Having come into a large sum of money, I spent a significant amount of it on an extravagance known as an “Endless Pool.”
In case you’re not familiar with the name, an Endless Pool is, in effect, a small pool which propels water toward you as you swim, offering resistance to your forward motion and the illusion that you are gliding straight ahead toward your goal.
It is the aquatic equivalent of jogging in place.
The Endless Pool is, of course, larger than a hot tub, yet at only one tenth the length of an olympic-sized pool, it is an odd spectacle, an easy source of ridicule by my friends.
They call it “The Short Pool,” perhaps made in reference to the small school bus that, at one time, took the handicapped students to school.

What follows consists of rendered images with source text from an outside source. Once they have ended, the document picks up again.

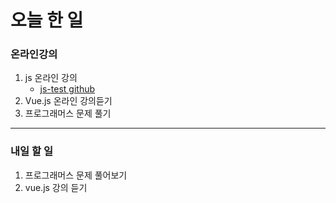 # 오늘 한 일

### 온라인강의

1. js 온라인 강의
   - [js-test github](https://github.com/youahleum/JS-test)
1. Vue.js 온라인 강의듣기
1. 프로그래머스 문제 풀기

---

### 내일 할 일

1. 프로그래머스 문제 풀어보기
1. vue.js 강의 듣기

I do not find this reference amusing. I find it distasteful and rude.
And yet I fear they are correct.
Their mockery is laced with truth. I spent a small fortune on something I now associate with strangeness and misfortune. The pool and the bus have nothing in common except their size, but I cannot help but link the two in my mind. Me, a fool parted from his money, and the children on that bus who clap their hands loudly when someone mentions the word poopy.
Such an association is absurd and unfair to those children on the short bus. But I do feel as though I’ve made a huge mistake and I’m stuck with this pool forever. The pool one could not swim in were the power to one day go out.